What Is the Difference Between a PHR and an EMR?

The digitization of health information has created a complex landscape for managing medical records. Terms like Electronic Medical Record (EMR) and Personal Health Record (PHR) represent distinct systems with fundamentally different purposes and controls. Understanding the differences between these two digital systems is important for both patients and healthcare providers. The distinction centers on who creates the data, who controls it, and the primary function each record serves.

Defining the Records: EMR vs. PHR Content

The Electronic Medical Record (EMR) is a digital chart used by a single healthcare provider, such as a doctor’s office or a specific hospital. This system holds comprehensive clinical data generated during a patient’s visit or stay at that location. EMR content includes detailed physician notes, orders for treatment, lab and imaging results, and prescription information created by the provider. It also contains administrative data like billing and scheduling details that streamline the internal operations of the practice.

The Personal Health Record (PHR) is managed and maintained by the patient. The PHR often contains copies of clinical information from an EMR, but its main feature is the inclusion of patient-generated data. This involves self-reported symptoms, demographic information, and data from personal wellness devices like fitness trackers or home blood pressure monitors. The PHR’s content is typically a lifelong compilation of health information from multiple sources, designed to be comprehensive and patient-centric.
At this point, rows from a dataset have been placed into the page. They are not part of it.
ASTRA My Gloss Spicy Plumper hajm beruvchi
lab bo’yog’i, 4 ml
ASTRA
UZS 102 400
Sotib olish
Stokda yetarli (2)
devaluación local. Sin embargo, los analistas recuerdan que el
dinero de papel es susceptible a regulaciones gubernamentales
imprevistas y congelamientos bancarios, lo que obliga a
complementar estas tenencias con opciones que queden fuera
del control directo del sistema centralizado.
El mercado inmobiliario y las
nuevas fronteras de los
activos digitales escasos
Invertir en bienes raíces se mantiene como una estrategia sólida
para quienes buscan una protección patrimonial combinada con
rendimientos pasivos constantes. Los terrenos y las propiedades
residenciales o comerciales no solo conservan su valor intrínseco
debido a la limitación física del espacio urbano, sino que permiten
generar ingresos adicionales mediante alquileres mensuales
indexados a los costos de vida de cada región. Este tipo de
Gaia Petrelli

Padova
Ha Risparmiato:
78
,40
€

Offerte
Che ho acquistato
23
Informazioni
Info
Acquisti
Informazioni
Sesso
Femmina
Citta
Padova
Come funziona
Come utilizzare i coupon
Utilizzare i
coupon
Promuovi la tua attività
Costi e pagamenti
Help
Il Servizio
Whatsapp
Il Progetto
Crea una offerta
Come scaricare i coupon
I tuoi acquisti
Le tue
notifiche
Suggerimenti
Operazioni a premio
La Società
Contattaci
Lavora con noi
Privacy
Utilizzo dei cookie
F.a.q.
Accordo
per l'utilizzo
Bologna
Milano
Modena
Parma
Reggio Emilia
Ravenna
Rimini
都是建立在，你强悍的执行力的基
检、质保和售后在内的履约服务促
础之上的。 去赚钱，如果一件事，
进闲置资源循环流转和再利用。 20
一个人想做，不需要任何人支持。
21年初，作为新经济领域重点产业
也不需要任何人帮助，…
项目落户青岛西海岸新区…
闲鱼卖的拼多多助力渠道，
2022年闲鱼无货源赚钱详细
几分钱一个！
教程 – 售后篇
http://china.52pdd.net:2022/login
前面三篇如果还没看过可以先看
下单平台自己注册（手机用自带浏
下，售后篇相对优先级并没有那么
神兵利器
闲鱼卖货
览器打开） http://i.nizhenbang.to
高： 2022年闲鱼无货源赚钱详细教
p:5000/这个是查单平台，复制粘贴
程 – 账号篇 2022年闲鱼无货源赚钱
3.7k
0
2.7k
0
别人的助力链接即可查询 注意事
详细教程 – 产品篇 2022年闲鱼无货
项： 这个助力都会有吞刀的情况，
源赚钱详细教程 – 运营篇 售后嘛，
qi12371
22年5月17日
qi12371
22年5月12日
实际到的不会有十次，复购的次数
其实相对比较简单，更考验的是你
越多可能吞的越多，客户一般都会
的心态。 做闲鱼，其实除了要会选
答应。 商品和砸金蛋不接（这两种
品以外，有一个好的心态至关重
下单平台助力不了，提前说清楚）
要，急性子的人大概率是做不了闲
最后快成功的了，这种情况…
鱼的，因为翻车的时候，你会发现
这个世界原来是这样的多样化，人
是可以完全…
Ownership, Control, and Data Access

The EMR is legally owned and controlled by the healthcare provider or institution that generated the data. The provider is considered the legal custodian of the record, dictating how the system is managed and accessed within their facility. While patients have a right to access and request copies of their medical data, they cannot directly edit the official EMR file.

The PHR is owned and managed entirely by the individual patient. The patient decides what information to include, how to organize it, and who is allowed to view it. This patient-centric control allows for flexible sharing, where the individual can authorize or deny access to any part of the data to specific users or providers. Since PHRs are often held outside of the traditional healthcare system, the security and privacy of the data depend on the vendor’s policies rather than federal healthcare regulations.

Data in a PHR is considered the property of the patient, giving them the authority to share it across different care settings without institutional barriers. In the EMR, the facility maintains control over the data’s transmission and storage. The patient’s right to control their PHR promotes greater engagement with their health management.

Primary Function and Scope

The Electronic Medical Record serves a clinical and administrative function for the provider. Its scope is limited to improving the efficiency of care and documentation within the single practice or institution. EMRs are used for immediate treatment, supporting clinical decision-making, streamlining administrative tasks, and facilitating billing. Because EMR systems are often siloed, they lack high interoperability with systems outside of that specific facility.

The Personal Health Record focuses on patient empowerment, long-term health tracking, and continuity of care. The PHR is designed to be life-long and provider-agnostic, enabling patients to coordinate their health journey across numerous providers. Patients use the PHR to manage chronic conditions, track health goals, and ensure that every doctor has access to a complete record. Its broad scope facilitates communication and better-informed decisions by presenting a holistic view of the individual’s health history gathered from diverse sources.